▸ MATERIAL PROVIDED:
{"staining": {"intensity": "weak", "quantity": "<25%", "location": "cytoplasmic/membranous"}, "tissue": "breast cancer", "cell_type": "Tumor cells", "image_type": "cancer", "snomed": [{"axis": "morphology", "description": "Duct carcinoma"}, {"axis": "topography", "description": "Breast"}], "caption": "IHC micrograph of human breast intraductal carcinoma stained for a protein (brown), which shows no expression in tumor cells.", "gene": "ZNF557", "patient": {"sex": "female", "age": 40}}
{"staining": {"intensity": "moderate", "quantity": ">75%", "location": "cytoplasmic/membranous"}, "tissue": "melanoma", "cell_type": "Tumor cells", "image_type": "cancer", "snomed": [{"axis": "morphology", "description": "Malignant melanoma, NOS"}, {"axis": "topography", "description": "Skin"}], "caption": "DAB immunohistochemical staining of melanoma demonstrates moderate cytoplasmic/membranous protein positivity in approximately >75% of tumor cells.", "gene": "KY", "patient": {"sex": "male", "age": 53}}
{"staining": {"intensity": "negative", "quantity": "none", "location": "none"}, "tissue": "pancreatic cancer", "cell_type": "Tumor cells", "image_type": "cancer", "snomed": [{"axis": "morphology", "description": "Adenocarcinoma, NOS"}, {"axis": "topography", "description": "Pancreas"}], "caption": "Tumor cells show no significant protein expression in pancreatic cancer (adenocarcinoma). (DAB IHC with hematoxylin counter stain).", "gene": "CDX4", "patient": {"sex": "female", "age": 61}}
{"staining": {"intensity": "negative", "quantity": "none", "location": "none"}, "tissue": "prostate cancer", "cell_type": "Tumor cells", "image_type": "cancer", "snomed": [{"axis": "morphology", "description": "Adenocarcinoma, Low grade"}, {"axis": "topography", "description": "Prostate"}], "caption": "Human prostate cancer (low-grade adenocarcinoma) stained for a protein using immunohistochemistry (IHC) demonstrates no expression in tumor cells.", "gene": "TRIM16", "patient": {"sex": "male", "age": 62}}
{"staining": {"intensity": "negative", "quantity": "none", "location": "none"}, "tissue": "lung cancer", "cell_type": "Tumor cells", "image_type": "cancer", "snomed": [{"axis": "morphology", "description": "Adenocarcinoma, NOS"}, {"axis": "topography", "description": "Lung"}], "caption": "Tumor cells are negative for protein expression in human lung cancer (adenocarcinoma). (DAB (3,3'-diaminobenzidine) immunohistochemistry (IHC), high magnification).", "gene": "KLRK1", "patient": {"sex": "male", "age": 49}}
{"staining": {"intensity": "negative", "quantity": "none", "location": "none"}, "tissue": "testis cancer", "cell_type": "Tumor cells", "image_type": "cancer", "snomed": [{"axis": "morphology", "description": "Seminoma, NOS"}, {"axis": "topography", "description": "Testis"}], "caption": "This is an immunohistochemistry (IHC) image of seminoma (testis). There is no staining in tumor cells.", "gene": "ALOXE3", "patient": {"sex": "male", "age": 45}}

▸ ASSIGNMENT:
Set out every line from the material that contains the string "cytoplasmic".

▸ SOLUTION FOR THIS TASK:
{"staining": {"intensity": "weak", "quantity": "<25%", "location": "cytoplasmic/membranous"}, "tissue": "breast cancer", "cell_type": "Tumor cells", "image_type": "cancer", "snomed": [{"axis": "morphology", "description": "Duct carcinoma"}, {"axis": "topography", "description": "Breast"}], "caption": "IHC micrograph of human breast intraductal carcinoma stained for a protein (brown), which shows no expression in tumor cells.", "gene": "ZNF557", "patient": {"sex": "female", "age": 40}}
{"staining": {"intensity": "moderate", "quantity": ">75%", "location": "cytoplasmic/membranous"}, "tissue": "melanoma", "cell_type": "Tumor cells", "image_type": "cancer", "snomed": [{"axis": "morphology", "description": "Malignant melanoma, NOS"}, {"axis": "topography", "description": "Skin"}], "caption": "DAB immunohistochemical staining of melanoma demonstrates moderate cytoplasmic/membranous protein positivity in approximately >75% of tumor cells.", "gene": "KY", "patient": {"sex": "male", "age": 53}}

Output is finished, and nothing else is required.